|
|
|
|
|
Algumas controvérsias a respeito da
MP 777 |
|
|
|
|
|
|
Vice-presidente da AFBNDES |
|
|
|
|
|
Introdução
Para quem acompanhou as
duas primeiras
audiências públicas da
Comissão Mista instalada
pelo Congresso Nacional
para analisar a Medida
Provisória 777/2017, é
realmente engraçado
ouvir dos defensores da
TLP que o que está em
discussão não é o BNDES.
As apresentações de
representantes de órgãos
do governo têm sido mais
duras em relação ao
Banco do que a de
economistas convidados
pelos defensores da MP.
A minha visão sobre a
qualidade do que vem
sendo dito ficará clara
no que segue.
Só os absolutamente
desavisados deveriam
ignorar que o que está
em marcha é um projeto
de gradual desmonte do
BNDES. Como cansamos de
alertar aos
funcionários, o projeto
ora em marcha foi
desenhado há mais de dez
anos. Não há inovações
significativas, seja de
argumentos, seja de
propostas na atual MP em
relação ao que propôs
Persio Arida em junho de
2004. Apenas optou-se
por um gradualismo. Não
se fala em leilões do
FAT ou em zerar a
alíquota do PIS. Claro,
por enquanto.

▶ MATERIAL EXTRAÍDO:
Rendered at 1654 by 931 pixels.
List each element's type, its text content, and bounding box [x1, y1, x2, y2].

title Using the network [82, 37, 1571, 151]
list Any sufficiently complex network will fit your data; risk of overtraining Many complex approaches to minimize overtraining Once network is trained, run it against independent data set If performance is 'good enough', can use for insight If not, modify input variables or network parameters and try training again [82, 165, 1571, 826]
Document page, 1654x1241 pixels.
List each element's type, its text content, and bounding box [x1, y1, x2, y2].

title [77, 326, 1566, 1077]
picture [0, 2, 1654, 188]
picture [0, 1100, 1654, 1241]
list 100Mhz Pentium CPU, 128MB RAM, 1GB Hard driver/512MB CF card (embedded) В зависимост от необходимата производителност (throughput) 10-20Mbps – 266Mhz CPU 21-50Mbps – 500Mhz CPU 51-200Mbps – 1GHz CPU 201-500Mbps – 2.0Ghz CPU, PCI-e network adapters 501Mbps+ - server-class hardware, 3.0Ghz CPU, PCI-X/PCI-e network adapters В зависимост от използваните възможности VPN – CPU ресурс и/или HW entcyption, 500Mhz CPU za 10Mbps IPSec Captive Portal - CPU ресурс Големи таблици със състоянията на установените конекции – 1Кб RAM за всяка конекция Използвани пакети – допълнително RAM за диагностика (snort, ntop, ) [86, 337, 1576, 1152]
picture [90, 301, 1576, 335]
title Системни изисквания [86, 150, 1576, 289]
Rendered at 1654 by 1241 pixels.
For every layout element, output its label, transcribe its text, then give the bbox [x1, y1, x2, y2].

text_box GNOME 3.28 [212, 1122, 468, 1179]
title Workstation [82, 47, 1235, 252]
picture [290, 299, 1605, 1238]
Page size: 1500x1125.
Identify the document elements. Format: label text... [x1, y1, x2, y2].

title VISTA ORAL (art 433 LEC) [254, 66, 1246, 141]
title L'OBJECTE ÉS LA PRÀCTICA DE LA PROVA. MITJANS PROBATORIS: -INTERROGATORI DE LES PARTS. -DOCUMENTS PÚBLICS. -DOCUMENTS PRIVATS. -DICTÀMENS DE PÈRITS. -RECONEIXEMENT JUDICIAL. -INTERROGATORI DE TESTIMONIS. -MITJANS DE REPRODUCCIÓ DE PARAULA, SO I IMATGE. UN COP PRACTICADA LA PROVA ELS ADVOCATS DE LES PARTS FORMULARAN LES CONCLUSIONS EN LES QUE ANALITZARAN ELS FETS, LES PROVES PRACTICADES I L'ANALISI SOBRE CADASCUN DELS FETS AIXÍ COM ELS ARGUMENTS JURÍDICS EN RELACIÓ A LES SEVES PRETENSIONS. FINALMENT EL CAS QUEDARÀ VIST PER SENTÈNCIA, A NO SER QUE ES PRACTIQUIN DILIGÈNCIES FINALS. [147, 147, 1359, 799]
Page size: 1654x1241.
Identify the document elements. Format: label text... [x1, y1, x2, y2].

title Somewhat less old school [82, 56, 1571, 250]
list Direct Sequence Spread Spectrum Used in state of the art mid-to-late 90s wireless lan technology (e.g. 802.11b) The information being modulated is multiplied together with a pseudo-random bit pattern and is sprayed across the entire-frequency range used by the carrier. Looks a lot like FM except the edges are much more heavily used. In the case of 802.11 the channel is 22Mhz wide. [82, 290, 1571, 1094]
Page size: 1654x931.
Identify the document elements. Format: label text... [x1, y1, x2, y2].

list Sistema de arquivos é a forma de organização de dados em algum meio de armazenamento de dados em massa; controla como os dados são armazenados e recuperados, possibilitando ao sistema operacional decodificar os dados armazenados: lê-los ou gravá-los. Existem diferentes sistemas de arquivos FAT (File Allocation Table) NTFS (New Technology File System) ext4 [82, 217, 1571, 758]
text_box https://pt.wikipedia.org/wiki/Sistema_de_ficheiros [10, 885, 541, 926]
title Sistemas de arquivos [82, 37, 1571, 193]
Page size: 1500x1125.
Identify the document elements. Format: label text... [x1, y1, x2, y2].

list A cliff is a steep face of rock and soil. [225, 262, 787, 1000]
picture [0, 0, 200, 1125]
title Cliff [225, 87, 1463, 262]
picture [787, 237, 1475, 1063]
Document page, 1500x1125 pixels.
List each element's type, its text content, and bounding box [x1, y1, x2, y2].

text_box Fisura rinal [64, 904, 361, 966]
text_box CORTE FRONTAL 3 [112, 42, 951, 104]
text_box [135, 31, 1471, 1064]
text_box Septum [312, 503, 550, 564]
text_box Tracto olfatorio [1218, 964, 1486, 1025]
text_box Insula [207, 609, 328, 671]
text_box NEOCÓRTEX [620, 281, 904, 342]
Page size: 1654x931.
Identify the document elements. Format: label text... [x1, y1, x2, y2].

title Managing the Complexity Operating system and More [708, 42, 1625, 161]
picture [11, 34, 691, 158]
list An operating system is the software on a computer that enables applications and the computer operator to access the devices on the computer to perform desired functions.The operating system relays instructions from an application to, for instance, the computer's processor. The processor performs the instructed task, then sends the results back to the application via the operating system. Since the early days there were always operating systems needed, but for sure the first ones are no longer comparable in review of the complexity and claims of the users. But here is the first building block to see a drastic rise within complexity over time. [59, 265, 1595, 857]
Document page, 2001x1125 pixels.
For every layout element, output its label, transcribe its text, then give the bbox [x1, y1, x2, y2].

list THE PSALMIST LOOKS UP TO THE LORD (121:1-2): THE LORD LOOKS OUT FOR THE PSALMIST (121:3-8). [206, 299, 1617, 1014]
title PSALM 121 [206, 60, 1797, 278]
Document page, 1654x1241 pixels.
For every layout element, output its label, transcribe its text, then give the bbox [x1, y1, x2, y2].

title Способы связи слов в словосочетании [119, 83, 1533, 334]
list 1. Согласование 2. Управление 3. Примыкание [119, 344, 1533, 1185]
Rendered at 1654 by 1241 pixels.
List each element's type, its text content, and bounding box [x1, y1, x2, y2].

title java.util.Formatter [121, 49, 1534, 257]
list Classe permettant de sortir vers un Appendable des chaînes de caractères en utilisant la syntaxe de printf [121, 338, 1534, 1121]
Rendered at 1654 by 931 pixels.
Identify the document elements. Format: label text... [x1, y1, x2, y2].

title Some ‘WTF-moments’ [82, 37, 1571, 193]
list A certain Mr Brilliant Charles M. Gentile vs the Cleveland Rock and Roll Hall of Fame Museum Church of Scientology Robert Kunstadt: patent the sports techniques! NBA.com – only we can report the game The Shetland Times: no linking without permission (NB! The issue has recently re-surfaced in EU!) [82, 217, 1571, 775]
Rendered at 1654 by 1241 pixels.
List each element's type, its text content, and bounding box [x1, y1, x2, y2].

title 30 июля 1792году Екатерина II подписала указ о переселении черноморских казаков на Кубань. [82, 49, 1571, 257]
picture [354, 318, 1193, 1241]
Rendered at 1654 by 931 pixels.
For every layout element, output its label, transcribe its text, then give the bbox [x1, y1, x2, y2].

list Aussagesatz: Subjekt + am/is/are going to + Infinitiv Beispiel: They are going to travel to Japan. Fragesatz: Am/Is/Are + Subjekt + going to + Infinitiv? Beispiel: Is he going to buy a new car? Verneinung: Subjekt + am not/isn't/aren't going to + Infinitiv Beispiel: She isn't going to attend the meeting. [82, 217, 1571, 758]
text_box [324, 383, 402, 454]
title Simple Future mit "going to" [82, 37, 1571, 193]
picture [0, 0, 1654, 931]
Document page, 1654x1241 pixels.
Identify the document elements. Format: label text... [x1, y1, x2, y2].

▶ OBJETIVO DO EXERCÍCIO:
Liste, na ordem em que aparecem pela primeira vez, todas as siglas usadas no trecho sobre a MP 777.

▶ RESPOSTA DA TAREFA:
MP, AFBNDES, TLP, BNDES, FAT, PIS